**Exercise aim:** In the entries below, begin at the line that has "right hip: (169, 558)" and stop after the line that has "left back paw: (728, 419)"; output those lines exactly, leaving out pictures.
☆ ☆ ☆ ☆
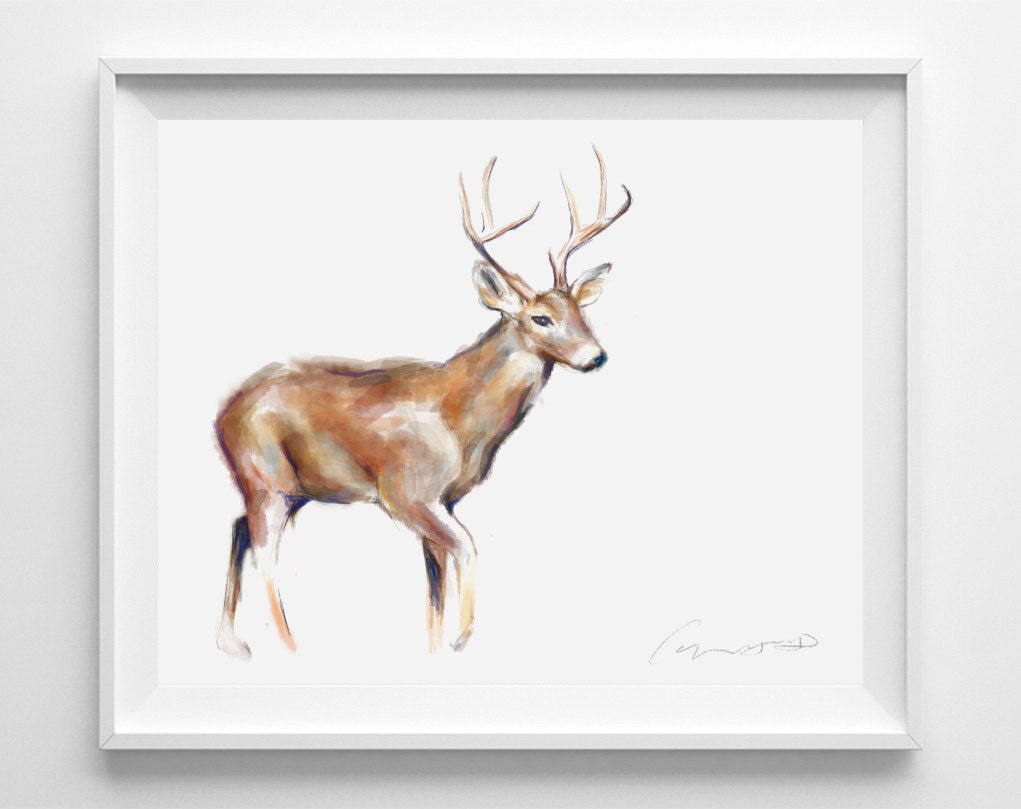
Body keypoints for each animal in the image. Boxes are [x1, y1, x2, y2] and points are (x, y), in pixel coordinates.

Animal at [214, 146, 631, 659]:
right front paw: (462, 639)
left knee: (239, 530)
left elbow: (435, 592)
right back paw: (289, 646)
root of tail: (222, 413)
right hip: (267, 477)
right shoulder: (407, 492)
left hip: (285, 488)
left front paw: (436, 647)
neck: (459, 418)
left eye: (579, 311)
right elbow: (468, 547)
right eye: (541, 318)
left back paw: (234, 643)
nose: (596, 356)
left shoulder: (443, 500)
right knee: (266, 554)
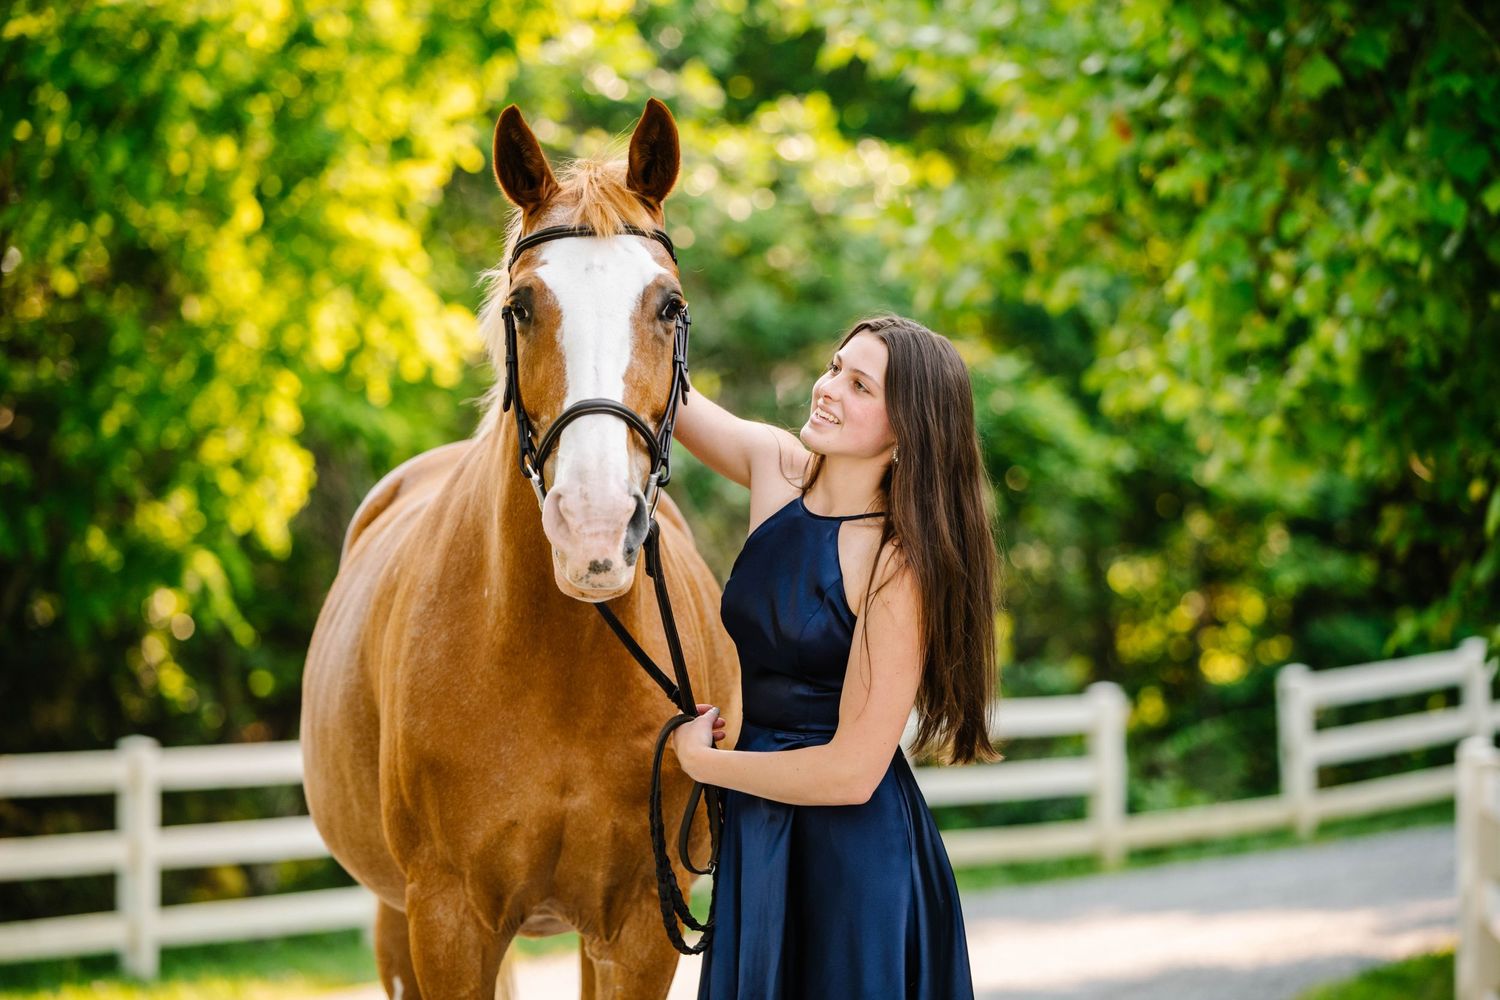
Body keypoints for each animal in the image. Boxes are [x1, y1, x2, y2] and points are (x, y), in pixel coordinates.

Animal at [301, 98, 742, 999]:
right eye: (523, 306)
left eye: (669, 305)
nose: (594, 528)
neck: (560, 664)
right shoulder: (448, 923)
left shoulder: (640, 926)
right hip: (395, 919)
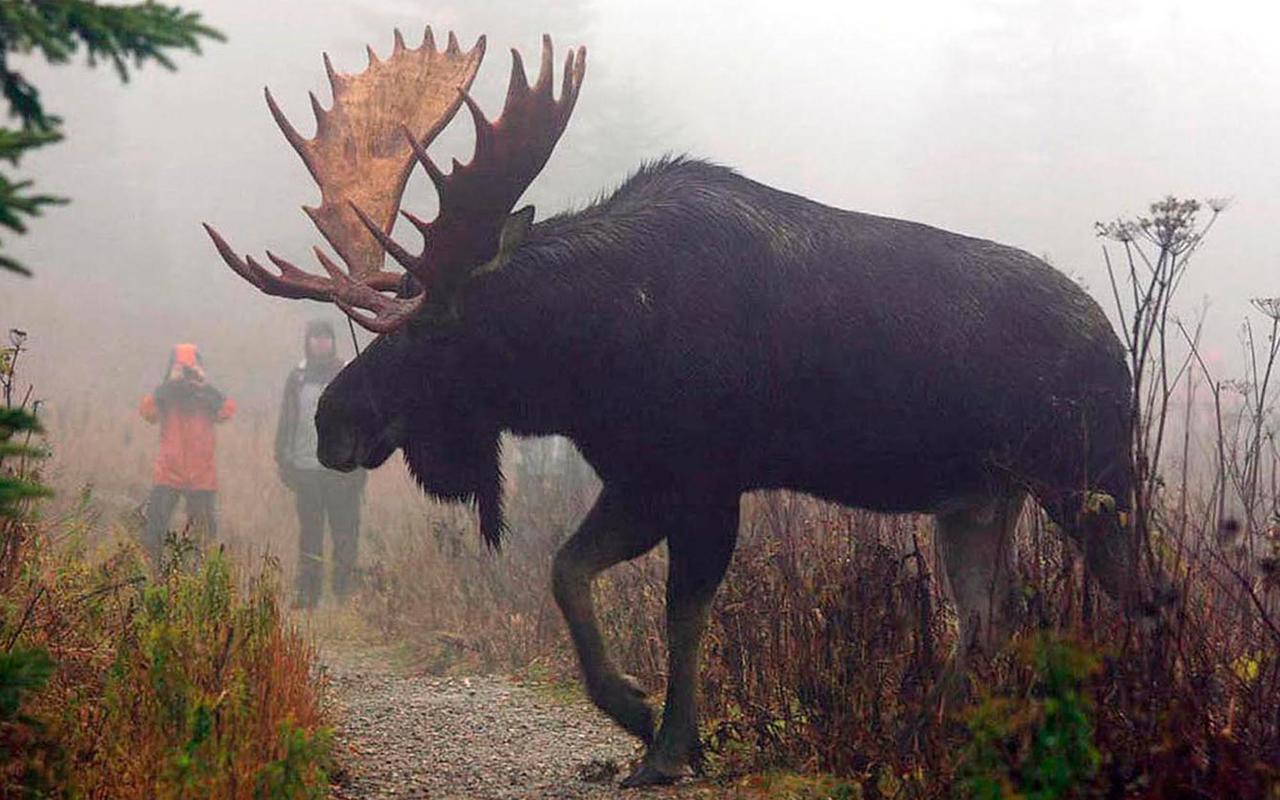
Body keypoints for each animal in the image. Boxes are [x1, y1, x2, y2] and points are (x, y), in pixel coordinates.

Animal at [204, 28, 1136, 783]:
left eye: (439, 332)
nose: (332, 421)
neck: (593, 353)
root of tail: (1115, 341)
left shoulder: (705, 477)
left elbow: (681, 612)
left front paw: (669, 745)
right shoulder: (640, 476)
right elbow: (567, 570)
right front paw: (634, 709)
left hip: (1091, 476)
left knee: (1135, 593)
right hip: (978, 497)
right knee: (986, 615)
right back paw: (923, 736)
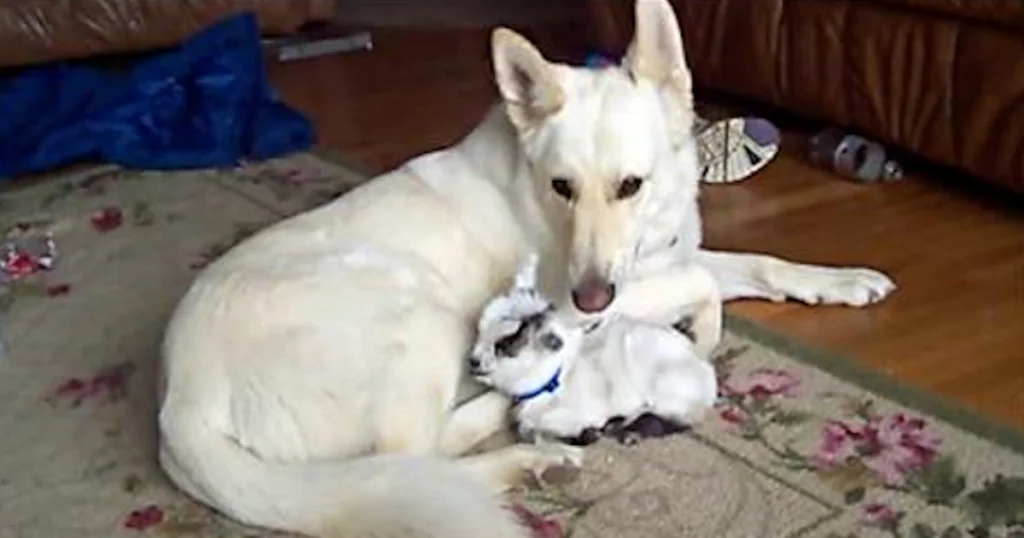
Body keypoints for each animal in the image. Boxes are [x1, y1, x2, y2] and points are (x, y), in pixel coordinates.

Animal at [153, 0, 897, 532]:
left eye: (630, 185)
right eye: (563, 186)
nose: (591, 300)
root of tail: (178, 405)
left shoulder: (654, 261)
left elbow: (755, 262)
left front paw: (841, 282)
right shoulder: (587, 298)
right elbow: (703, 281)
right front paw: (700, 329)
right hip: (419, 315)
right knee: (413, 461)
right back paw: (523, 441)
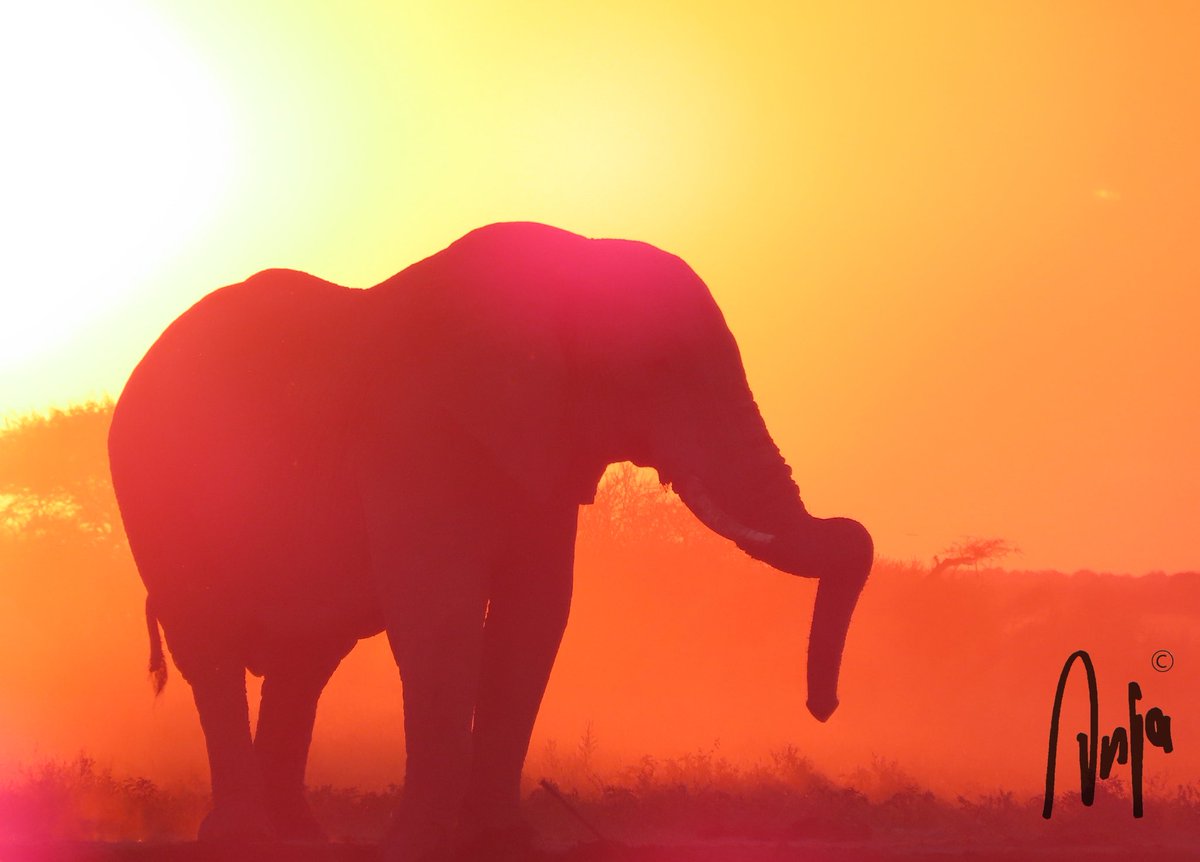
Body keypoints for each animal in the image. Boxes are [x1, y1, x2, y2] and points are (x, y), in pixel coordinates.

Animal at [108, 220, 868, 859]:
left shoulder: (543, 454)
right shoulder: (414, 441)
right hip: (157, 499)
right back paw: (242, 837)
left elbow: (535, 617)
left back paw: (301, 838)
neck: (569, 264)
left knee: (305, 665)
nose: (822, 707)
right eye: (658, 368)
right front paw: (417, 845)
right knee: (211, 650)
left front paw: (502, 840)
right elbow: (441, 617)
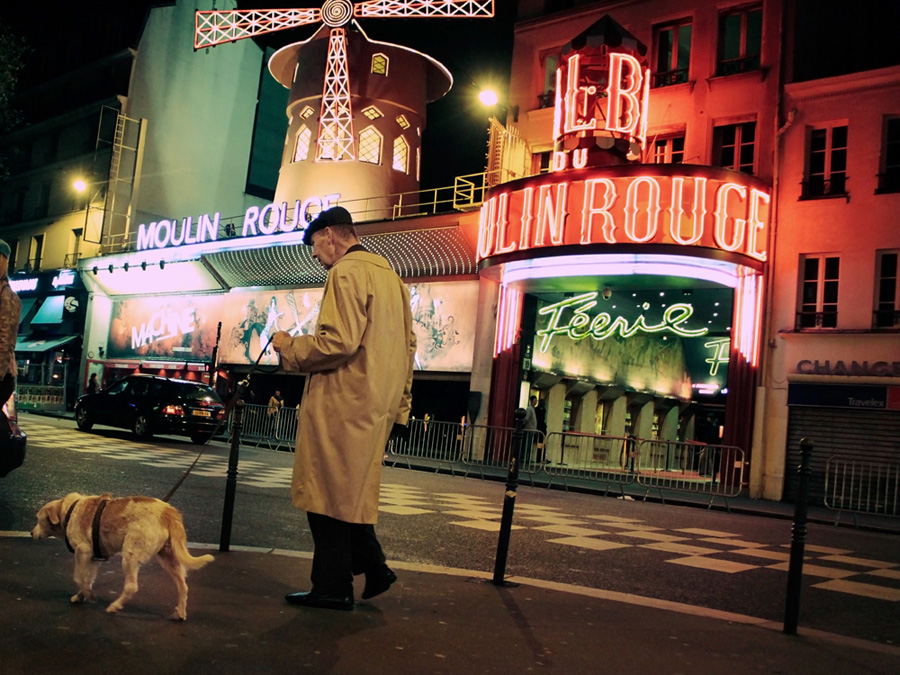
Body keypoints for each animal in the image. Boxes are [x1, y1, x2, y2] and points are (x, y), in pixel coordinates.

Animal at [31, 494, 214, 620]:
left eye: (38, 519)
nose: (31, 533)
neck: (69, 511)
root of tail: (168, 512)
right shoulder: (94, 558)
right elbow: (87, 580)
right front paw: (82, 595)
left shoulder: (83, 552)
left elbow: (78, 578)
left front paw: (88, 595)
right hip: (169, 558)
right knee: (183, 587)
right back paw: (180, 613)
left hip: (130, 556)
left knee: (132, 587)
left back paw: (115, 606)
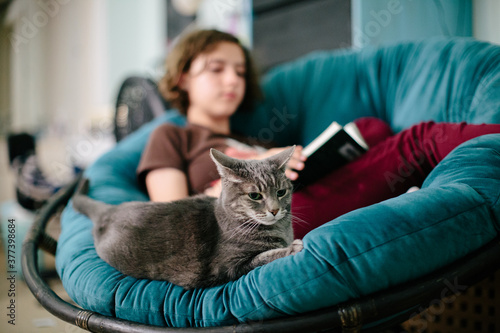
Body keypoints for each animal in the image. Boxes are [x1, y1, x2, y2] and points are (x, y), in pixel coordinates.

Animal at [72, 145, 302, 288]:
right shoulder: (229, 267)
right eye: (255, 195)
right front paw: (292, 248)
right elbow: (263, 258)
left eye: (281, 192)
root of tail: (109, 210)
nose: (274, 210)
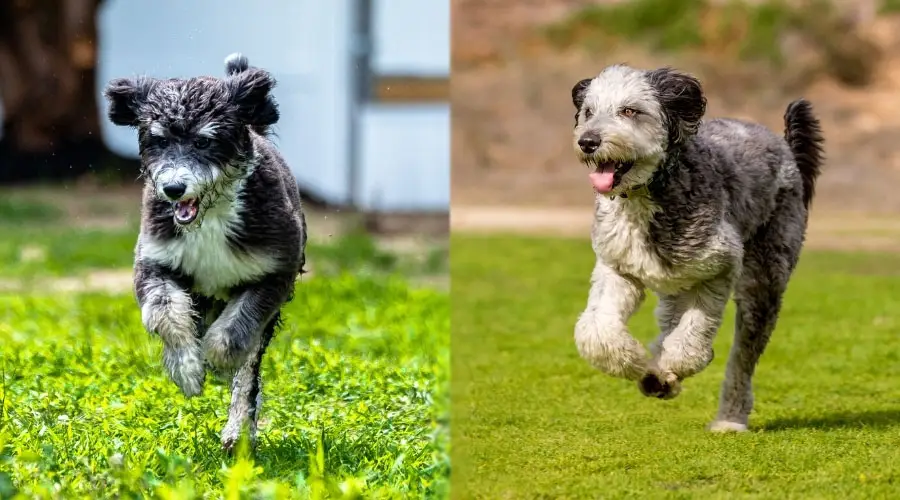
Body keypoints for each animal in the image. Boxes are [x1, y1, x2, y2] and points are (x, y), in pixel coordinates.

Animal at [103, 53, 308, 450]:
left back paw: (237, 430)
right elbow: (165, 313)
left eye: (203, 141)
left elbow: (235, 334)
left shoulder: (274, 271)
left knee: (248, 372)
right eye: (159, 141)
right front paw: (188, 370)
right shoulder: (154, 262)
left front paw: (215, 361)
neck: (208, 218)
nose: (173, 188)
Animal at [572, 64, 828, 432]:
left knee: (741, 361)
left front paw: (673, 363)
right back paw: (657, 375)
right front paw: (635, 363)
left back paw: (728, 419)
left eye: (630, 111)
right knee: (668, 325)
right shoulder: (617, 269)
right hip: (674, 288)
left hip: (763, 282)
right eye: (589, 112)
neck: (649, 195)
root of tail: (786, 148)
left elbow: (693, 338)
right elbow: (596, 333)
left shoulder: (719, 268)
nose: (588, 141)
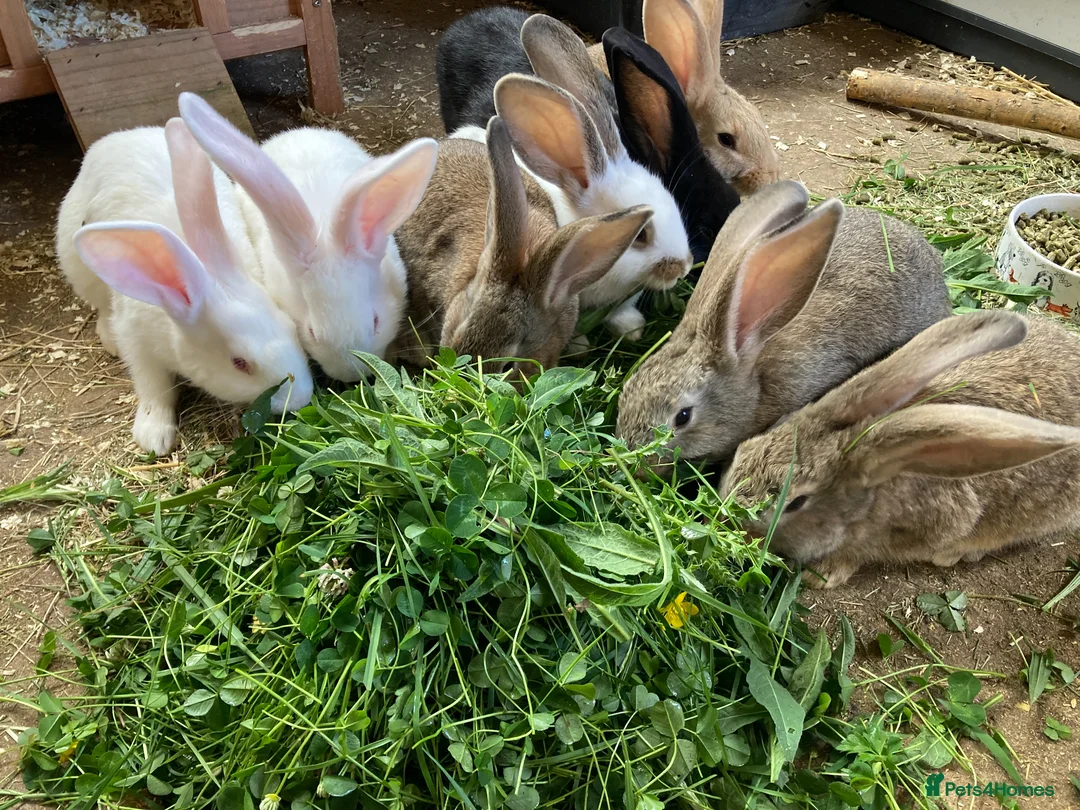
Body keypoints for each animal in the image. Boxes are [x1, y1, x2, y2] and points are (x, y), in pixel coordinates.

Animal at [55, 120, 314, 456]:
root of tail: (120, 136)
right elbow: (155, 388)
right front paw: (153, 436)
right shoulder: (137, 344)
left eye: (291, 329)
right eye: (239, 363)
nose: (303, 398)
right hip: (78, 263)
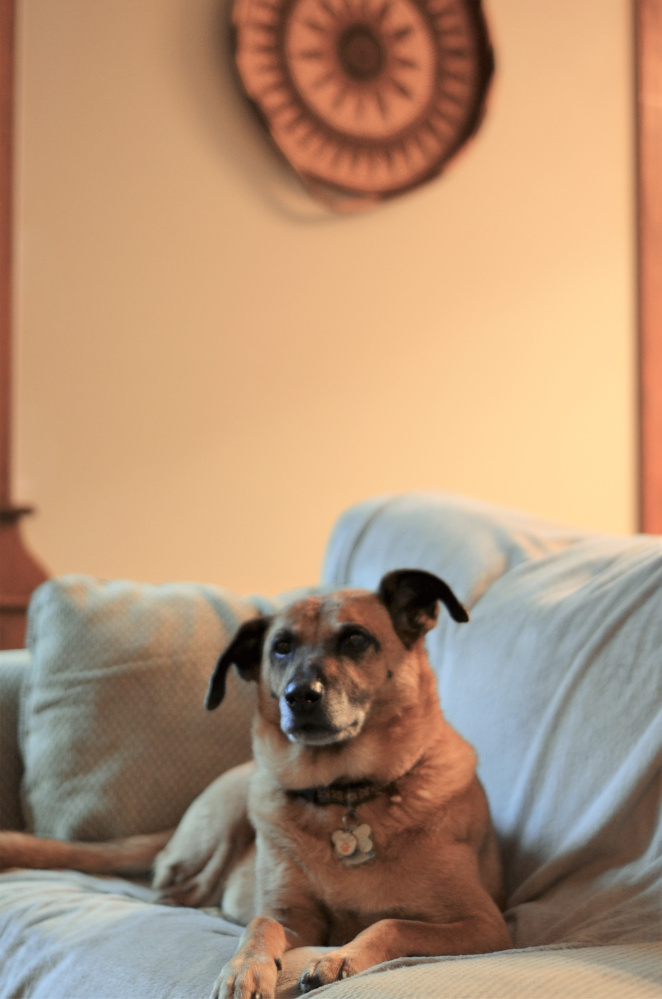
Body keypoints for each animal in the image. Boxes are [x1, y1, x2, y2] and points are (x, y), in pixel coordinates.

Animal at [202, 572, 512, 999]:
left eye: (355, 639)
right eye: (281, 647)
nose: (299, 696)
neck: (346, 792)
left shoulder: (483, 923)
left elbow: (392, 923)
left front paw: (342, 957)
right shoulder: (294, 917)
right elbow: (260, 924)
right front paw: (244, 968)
☆ ☆ ☆ ☆
**Problem solution:**
right hip: (169, 558)
right knee: (183, 587)
right back paw: (180, 613)
left hip: (130, 556)
left knee: (132, 587)
left back paw: (115, 606)
Body keypoints for each animal in the image. Boxes are [x1, y1, x2, y2] and points are (x, y), in pixel coordinates.

Animal at [72, 145, 302, 288]:
right shoulder: (229, 267)
right eye: (255, 195)
right front paw: (292, 248)
right elbow: (263, 258)
left eye: (281, 192)
root of tail: (109, 210)
nose: (274, 210)
Body keypoints for each animal in the image. Boxes are [x1, y1, x2, y2] and points are (x, y), in pixel coordinates.

Animal at [103, 53, 308, 450]:
left back paw: (237, 430)
right elbow: (165, 313)
left eye: (203, 141)
left elbow: (235, 334)
left shoulder: (274, 271)
left knee: (248, 372)
right eye: (159, 141)
right front paw: (188, 370)
right shoulder: (154, 262)
left front paw: (215, 361)
neck: (208, 218)
nose: (173, 188)
Animal at [572, 64, 828, 432]:
left knee: (741, 361)
left front paw: (673, 363)
right back paw: (657, 375)
right front paw: (635, 363)
left back paw: (728, 419)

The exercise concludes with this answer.